Cancer treatment – how to wisely reduce its burden? A new ESMO tool to guide de-intensification

ESMO Therapy
Cancer treatment – how to wisely reduce its burden? A new ESMO tool to guide de-intensification

ESMO developed a classification to assess the risk-benefit ratio of treatment intensity modulation by a three-tiered approach 

Since the first risk-modulated treatment strategy in oncology was proposed for children with acute lymphoblastic leukaemia based on their response to initial therapy (Lancet Oncol. 2013 March 1;14(3):199-209), de-escalation approaches for patients with indolent disease according to prognostic biomarkers have multiplied in other tumour settings—and created a heterogeneous research landscape marked by variability in trial methodology, studied endpoints and non-inferiority thresholds.

Fabrice André

The newly published ESMO classification for the risk-adapted modulation through de-intensification of cancer treatments, developed by an expert subgroup within the ESMO Translational Research and Precision Medicine Working Group, aims to provide clarity on the levels of evidence supporting existing biomarkers for treatment modulation and guide future research in this field. The paper author Prof. Fabrice André, Gustave Roussy Cancer Campus, France, believes that standardising the criteria for showing non-inferiority in different clinical situations will accelerate progress in tailoring therapy for patients with a favourable prognosis while preventing undue harm from premature implementation of biomarkers in clinical practice.
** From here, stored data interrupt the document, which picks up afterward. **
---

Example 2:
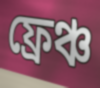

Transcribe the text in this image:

ফ্ৰেঞ্চ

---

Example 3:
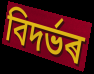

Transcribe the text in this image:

বিদৰ্ভৰ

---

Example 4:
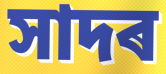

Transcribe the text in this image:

সাদৰ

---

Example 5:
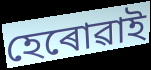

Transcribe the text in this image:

হেৰোৱাই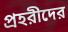
প্রহরীদের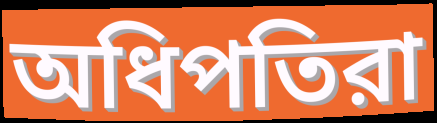
অধিপতিরা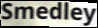
Smedley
How should the risk-benefit ratio be assessed in research on treatment intensity modulation?

In the metastatic setting, de-intensifying a palliative treatment should reduce acute side-effects and improve patients’ quality of life without compromising survival: for example, by giving medicines sequentially rather than in combination, or substituting an intravenous agent with an oral medication. In early-stage disease, the goal is to reduce treatment and its associated long-term toxicities in patients who are unlikely to benefit from it based on a prognostic or predictive biomarker exhibited by their disease—keeping in mind that the cost of being wrong is higher in this setting because if some patients end up being undertreated and relapse, they can be confronted with an incurable metastatic disease.
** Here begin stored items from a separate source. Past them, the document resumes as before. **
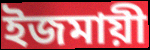
ইজমায়ীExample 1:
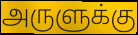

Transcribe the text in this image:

அருளுக்கு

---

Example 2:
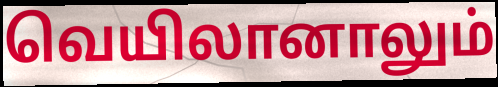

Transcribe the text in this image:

வெயிலானாலும்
Importantly, we should not assume that achieving equivalent efficacy with less treatment is intrinsically better. Quantifying the improvement in terms of quality of life, decreased toxicity or cost-effectiveness is crucial to confirm that the residual risk of incurring a small loss in survival—which is inherent to the confidence intervals used in non-inferiority trials—is offset by an important benefit. Collaboration with social scientists and health economists is recommended for this purpose.
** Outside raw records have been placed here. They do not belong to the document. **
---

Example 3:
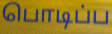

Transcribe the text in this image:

பொடிப்ப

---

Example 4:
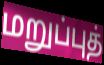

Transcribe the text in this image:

மறுப்புத்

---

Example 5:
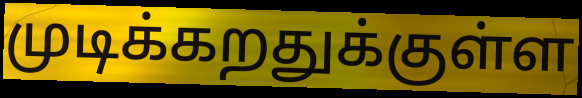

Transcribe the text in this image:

முடிக்கறதுக்குள்ள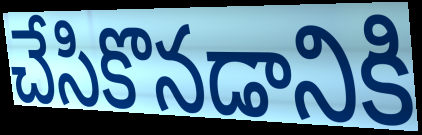
చేసికొనడానికిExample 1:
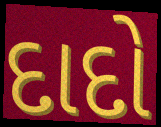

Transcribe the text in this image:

દાદો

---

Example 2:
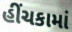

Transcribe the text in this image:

હીંચકામાં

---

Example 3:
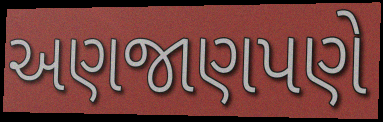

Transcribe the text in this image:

અણજાણપણે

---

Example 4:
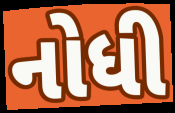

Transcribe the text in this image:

નોધી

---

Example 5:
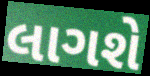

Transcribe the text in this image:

લાગશે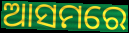
ଆସମରେ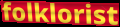
folklorist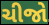
ચીજોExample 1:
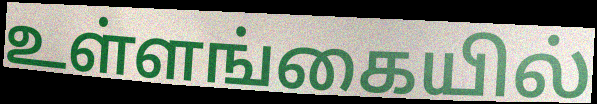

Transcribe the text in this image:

உள்ளங்கையில்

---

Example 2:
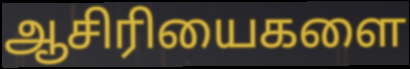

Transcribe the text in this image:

ஆசிரியைகளை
What are the challenges in producing high-quality evidence to support de-intensification approaches?

It can be difficult to recruit patients for de-escalation trials because they often fear that they will be undertreated and do not see the benefit of participating. This is critical in the current context where randomised controlled non-inferiority trials, recognised as the gold standard when it comes to levels of evidence, require very large sample sizes to be powered to measure minute differences that amount to equivalence between standard and de-escalated treatment strategies. Some recent studies enrolled more than 6,000 patients (Lancet Oncol. 2021 April;22(4):476-488), but they remain an exception. If we want to drive progress in a field where research is more often conducted by academic groups with public funding than by industry, we need to be able to design high-quality studies with fewer patients and shorter running times. The ESMO framework therefore suggests a stepwise approach to testing harm-minimisation regimens in phase II studies before proceeding with larger trials, and outlines clinical scenarios in which more flexible models for generating evidence may be employed.

The tool also proposes a three-tiered classification of evidence for treatment de-intensification, following a similar methodology to the ESMO-MCBS and ESCAT. What do you expect will be its impact on clinical practice?

This tool aims to help investigators better select trial design according to the type of biomarker and clinical situation they want to address, as well as define the conditions necessary for results to be considered valid at different levels of evidence. The greater the level of doubt about the impact that de-intensification will have on outcomes, the more stringent the conditions in which you measure that effect have to be. When, on the contrary, you expect outcomes to be very good for the near totality of the study population because you are targeting patients known to have an extremely favourable prognosis, you probably do not need a control group and could consider a single-arm design to show non-inferiority. Meanwhile, retrospective analyses of data collected in prospective trials may be sufficient to validate biomarkers if they include multiple cohorts, achieve large enough sample sizes, and concern a patient population in whom the risk of substandard treatment is very low.

By providing a clear structure and a common language for the interpretation of results in this field of research, the tool additionally addresses a wider need to reduce the uncertainty surrounding the translation of data from highly selected patient cohorts to the real-life population—not just among oncologists, but also for regulatory bodies making approval and reimbursement decisions.